Deciphering mechanisms of chromosome end protection
Understanding regulatory pathways that define the meiotic mode of chromosome segregation and application of this knowledge in plant breeding
Investigating non-canonical functions of the proteins involved in nonsense mediated RNA decay
Content of research
Telomeres form the ends of eukaryotic chromosomes and are important for the complete replication of linear genomes and for chromosome stability. We found that the opposite ends of a chromosome adopt different end protective structures, the formation of which is dictated by the mode of DNA replication. Furthermore, we discovered a fundamentally novel mechanism of chromosome end protection that relies on the evolutionary conserved DNA repair complex Ku. In our current research we aim to understand how Ku mediates protection of these telomeres without triggering a DNA repair reaction.
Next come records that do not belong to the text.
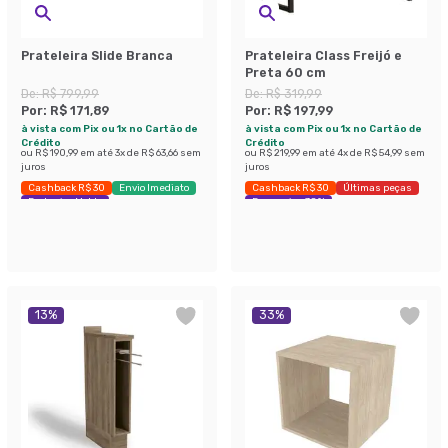
Prateleira Slide Branca
Prateleira Class Freijó e
Preta 60 cm
De:
R$ 799,99
De:
R$ 319,99
Por:
R$ 171,89
Por:
R$ 197,99
à vista com Pix ou 1x no Cartão de
à vista com Pix ou 1x no Cartão de
Crédito
Crédito
ou
R$ 190,99
em até
3
x de
R$ 63,66
sem
ou
R$ 219,99
em até
4
x de
R$ 54,99
sem
juros
juros
Cashback R$ 30
Envio Imediato
Cashback R$ 30
Últimas peças
Exclusivo Mobly
Economize 38%
13
%
33
%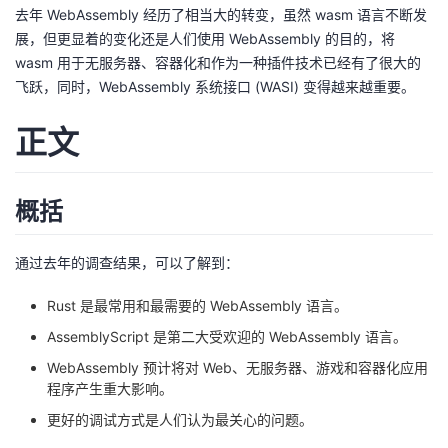
去年 WebAssembly 经历了相当大的转变，虽然 wasm 语言不断发
者
展，但更显着的变化还是人们使用 WebAssembly 的目的，将
wasm 用于无服务器、容器化和作为一种插件技术已经有了很大的
我
飞跃，同时，WebAssembly 系统接口 (WASI) 变得越来越重要。
正文
的
我
博
的
我
概括
客
论
的
我
通过去年的调查结果，可以了解到：
坛
圈
的
我
Rust 是最常用和最需要的 WebAssembly 语言。
子
直
的
我
AssemblyScript 是第二大受欢迎的 WebAssembly 语言。
WebAssembly 预计将对 Web、无服务器、游戏和容器化应用
我
播
活
的
程序产生重大影响。
我
动
关
更好的调试方式是人们认为最关心的问题。
的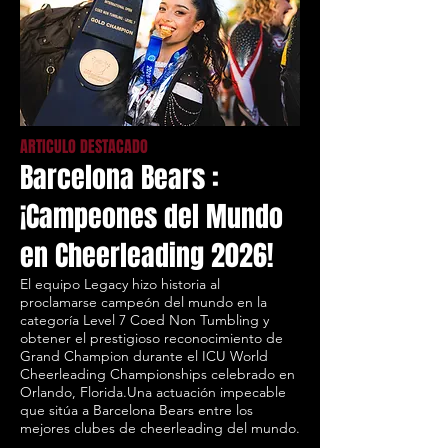
ARTICULO DESTACADO
Barcelona Bears :
¡Campeones del Mundo
en Cheerleading 2026!
El equipo Legacy hizo historia al
proclamarse campeón del mundo en la
categoría Level 7 Coed Non Tumbling y
obtener el prestigioso reconocimiento de
Grand Champion durante el ICU World
Cheerleading Championships celebrado en
Orlando, Florida.Una actuación impecable
que sitúa a Barcelona Bears entre los
mejores clubes de cheerleading del mundo.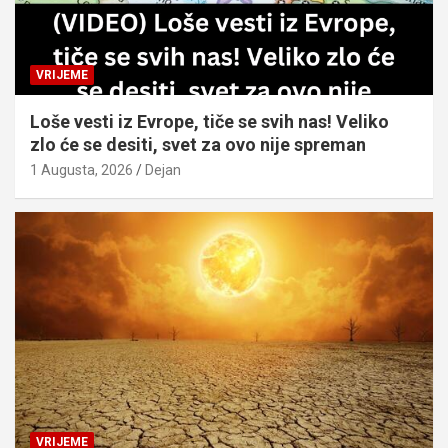
VRIJEME
Loše vesti iz Evrope, tiče se svih nas! Veliko
zlo će se desiti, svet za ovo nije spreman
1 Augusta, 2026
Dejan
VRIJEME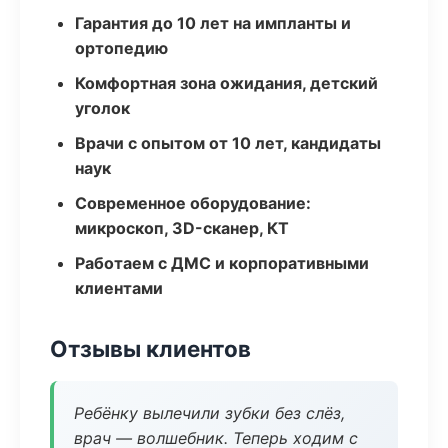
Гарантия до 10 лет на импланты и
ортопедию
Комфортная зона ожидания, детский
уголок
Врачи с опытом от 10 лет, кандидаты
наук
Современное оборудование:
микроскоп, 3D-сканер, КТ
Работаем с ДМС и корпоративными
клиентами
Отзывы клиентов
Ребёнку вылечили зубки без слёз,
врач — волшебник. Теперь ходим с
We study processes governing genome stability and chromosome segregation. Our research aims to decipher the molecular mechanisms that stabilize and protect chromosome ends, called telomeres, from being perceived by the cell as DNA damage. We also investigate the regulatory pathways that define meiosis, the cell division necessary for sexual reproduction and the generation of haploid gametes.
In our meiotic research we aim to delineate pathways involved in remodelling of the cell cycle machinery to enable the meiotic mode of chromosome segregation. We have identified Arabidopsis meiotic cyclins and revealed their contribution to diverse meiotic processes. Furthermore, we have discovered a genetic module, consisting of SMG7 and TDM1 that inhibits meiotic CDKs and facilitates the transition from meiosis to mitosis. Our current work is directed towards a molecular understanding of the SMG7/TDM1 function and characterization of additional genes involved in meiotic progression.